Yes, you read that right. A bromo will not morning.
Morning (MOUR-neeng): n; The time of day when noctournal creatures (i.e.: bats, bromos) begin to sleep; v; The act of waking up, effectively fucking up a good dream, and resolving to start the day at an hour earlier than noon.
Mornings were created by heterosexual patriarchy in order to throw off the bromo’s natural sleep pattern. That’s why they’re against gay marriage! Gay marriage is going to restore order to the world! Yes; I will say anything if it lets me get a bit more shut eye… At any rate, there are ways to deal with morning, this homophobic tool of the oppressor.
Lady Rhiancé $pearry
All them chicks who sing and get paid for it need to work for their money. And that includes waking your tired ass the hell up! Set your alarm to a song that your butt must shake to upon initially hearing. Now, if you are something of a slut sexual progressive, that may be how you are used to falling asleep, but that is something you must fight. Maybe that horrible scream-o music if it works.
Bromos are in a class of our own. We are expected to be the life of the party at night while simultaneously providing the gay backdrop for
Anne Hathaway straight female protagonists in films (read: diversity) in big cities in the morning. We have the pleasure of drinking the day away while still having to close the big account come tomorrow, and it’s only Tuesday.
It’s a lot of stress, but if anybody can do late nights and then start morning-ing, it’s a bromo. We can haul a lot of ass when we need to, and we can also fulfill paradoxical expectations. Just remember that cant no other lady put it down like you, you’re Fergilicious!

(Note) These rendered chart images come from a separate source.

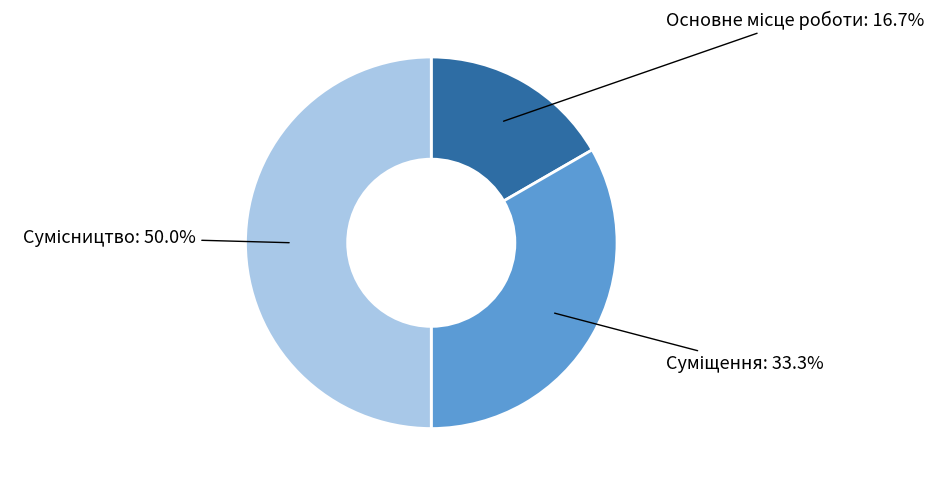

Which category has the smallest portion of the pie?

Основне місце роботи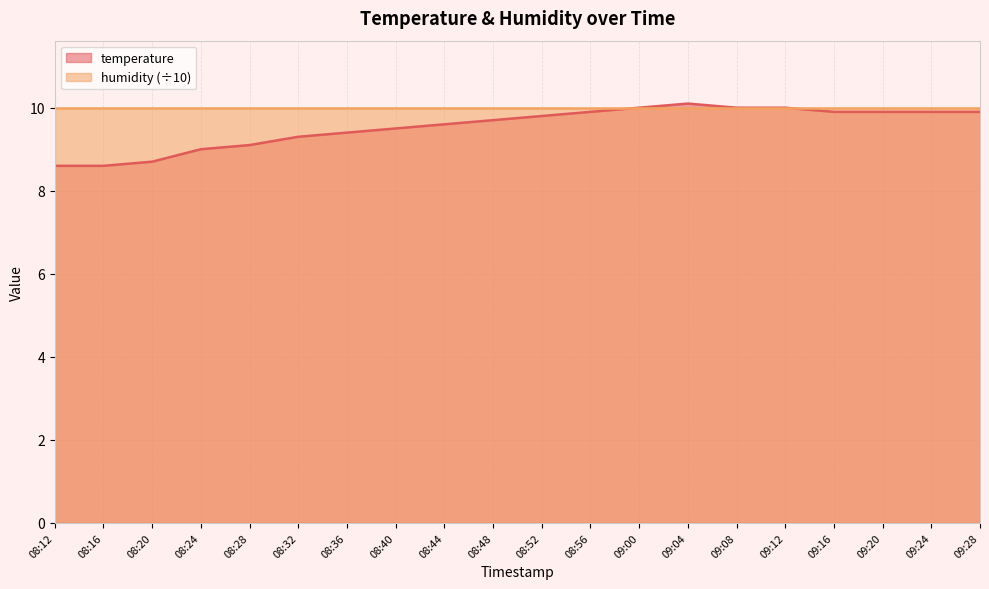

At which label does the data first exceed 9?

08:28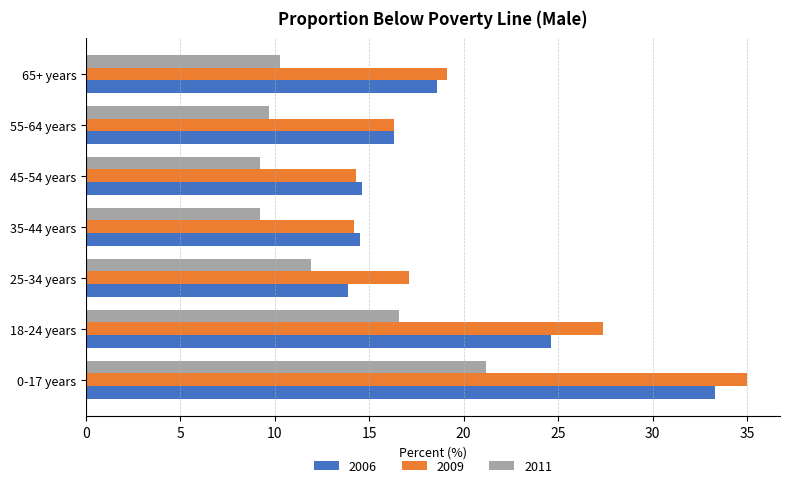

At which label is 2009 closest to 24?

18-24 years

Some bromos just can’t do it alone—and that’s OK. It’s never wrong to need help. Some need a stimulate like Jesus to take the wheel while others are more than content to take three shots of espresso. (Personally, I prefer a strong French Vanilla cappuccino whipped up with just enough foam at the top.) Most bromos probably do the coffee thing, statistically speaking, but a great morning waker upper is actually water.
Yes, H2O. We’re like mostly water anyway, and since like attracts like, wouldn’t it make sense that a cup of clean water would wake you right the heck up? This clear elixir will help you morning like a pro.
So whether or not mornings were created by heterosexual patriarchy will probably never be known. Perhaps the author of this particular post is insane. All that matters is you are able to morning and start your day on a good note without cutting some bitch who probably deserves it for waking you up early.